Federal judge denies bid by former Oakland Mayor Sheng Thao, others to toss evidence in corruption case
Published in News & Features
A federal judge this week refused to toss a trove of evidence against former Oakland, California, Mayor Sheng Thao and the men accused of bribing her, dealing a setback to efforts by the city’s one-time leader to fight federal fraud and bribery charges months before trial.
Judge Yvonne Gonzalez Rogers ruled Monday that Thao and her three co-defendants failed to prove government authorities acted inappropriately or hid damning details about their star witness while building their sprawling corruption case in the first half of 2024. Rather, the judge found multiple search warrants secured by investigators “were not obtained by presenting dishonest or reckless information,” as had been alleged by Thao, her romantic partner and the father-son business duo of David and Andy Duong.
“Defendants present no credible evidence that the government intended to deceive or acted with reckless disregard,” the judge wrote. In doing so, the judge also denied a request by Thao and the others for an evidentiary hearing on the matter.
The decision ends a monthslong legal battle over the government’s reliance on a controversial star informant — named for the first time in court records as Mario Juarez, a former two-time Oakland city council candidate and longtime political operative — who spoke with investigators in the months before the FBI raided the defendants’ homes in June 2024.
In a flurry of motions last year, Thao, Jones and the Duongs argued that the government’s case rested on the “self-serving spin” of a man with a “shockingly long history of criminal charges and civil disputes.”
The defendants claimed that investigators hid Juarez’s “decades-long track record of defrauding business partners” when approaching magistrate judges for approval to search the quartet’s homes. In doing so, they cited a litany of civil fraud lawsuits against Juarez — 33 in all — as evidence that Juarez was an unreliable informant, and suggested that omitting many of those cases invalidated evidence seized during June 2024 raids on their homes.

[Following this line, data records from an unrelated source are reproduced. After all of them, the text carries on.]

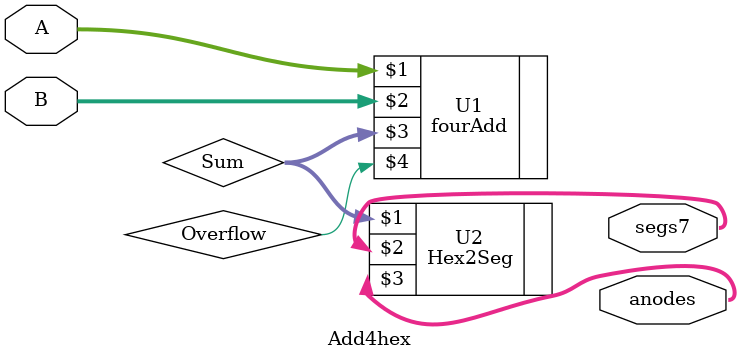
<source format=v>
`timescale 1ns / 1ps
module Add4hex(
    input [3:0] A,
    input [3:0] B,
    output [6:0] segs7,
    output [3:0] anodes
    );

	wire Overflow;
	wire [3:0] Sum;
	
	fourAdd U1(A,B,Sum,Overflow);
	Hex2Seg U2(Sum,segs7,anodes);

endmodule

</source>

“Three decades’ worth of public records, press stories, past federal and state criminal investigations, and inconsistent statements to law enforcement collectively show what should have been obvious to investigators in this case: The government’s key witness … lacks all credibility,” wrote Andy Duong’s attorneys in an early December filing.
Yet federal prosecutors shot back in their own filings, suggesting that investigators had already amassed a trove of text messages, notes and other digital records before even speaking with Juarez. They also claimed to have made magistrate judges well aware of Juarez’s troubled past, including many allegations against him in an exhaustive footnote.
“The government had been investigating defendants’ bribery scheme for over a year before interviewing Co-Conspirator 1,” federal prosecutors wrote in a prior filing, when Juarez’s name had yet to be publicly revealed.
Gonzalez Rogers also cast aside claims by Thao and the others that not enough ties existed between the alleged crimes and the defendants’ homes to warrant searching them, and that prior search warrants in 2024 were “overbroad.”
Her ruling also dismissed concerns by Thao that government investigators intentionally left out key portions of text messages by Juarez in a key warrant application. In that exchange, Juarez referenced Jones and spoke of “stupid black s—,” adding “Don’t think how things get done.”
Federal prosecutors had argued that they wanted to focus on “the actual hard evidence against [Juarez], rather than the potentially racially-charged language.” Gonzalez Rogers appeared to agree with them, ruling that the texts had been omitted in all prior search warrants, and suggesting that investigators never meant to “mislead the magistrate judge with regard to Juarez’s credibility.”
Thao is accused of accepting bribes from Andy Duong and his father, David, including political favors and a $95,000 no-show job for Jones. In return, prosecutors allege, Thao promised to secure lucrative city contracts for a fledgling housing company co-founded by David Duong and Juarez, as well as for the Duongs’ recycling firm, California Waste Solutions. CWS has city contracts to pick up curbside recycling in Oakland and San Jose.
All four defendants have pleaded not guilty and are scheduled to stand trial Oct. 19.